Basically, what'd we'd get in this world is a studied avoidance of actually overturning Roe while still permitting various state-level restrictions which make abortion functionally impossible to obtain. The net result is a world that's observationally equivalent to Roe being overturned, but Roberts and Kavanaugh get to pat themselves on the back as respectful of precedent.

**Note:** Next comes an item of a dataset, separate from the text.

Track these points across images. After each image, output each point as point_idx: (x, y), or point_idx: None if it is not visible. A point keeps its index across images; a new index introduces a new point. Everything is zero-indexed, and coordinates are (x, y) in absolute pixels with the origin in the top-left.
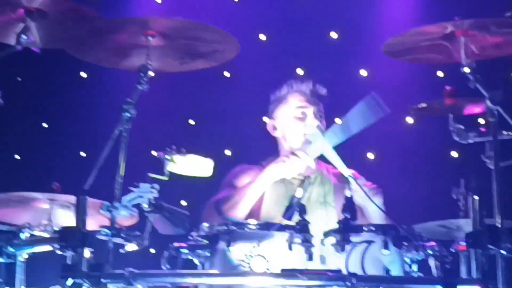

And the thing is -- this sort of move is a John Roberts special. Yes, the Roberts court isn't afraid to explicitly overturn precedents when it has to (e.g., Janus or Citizens United). But what it really loves to do is "distinguish" precedents it dislikes in ways that virtually obliterate the old holding. Gonzalez v. Carhart, upholding a federal "partial-birth abortion" ban while somehow not overturning Stenberg v. Carhart (which struck down a virtually identical state ban), is maybe the keynote example of this move.
I still think the most likely result of a Kavanaugh confirmation is Roe gets (formally) overturned. But the Roberts Court has ample tools at its disposal if it wants to bury Roe without actually killing it. The idea that conservative jurists actually need to utter the words "Roe v. Wade overruled" to effectuate their abortion agenda is almost certainly a myth.
UPDATE: Okay, so it turns out Leah Litman did this, but better.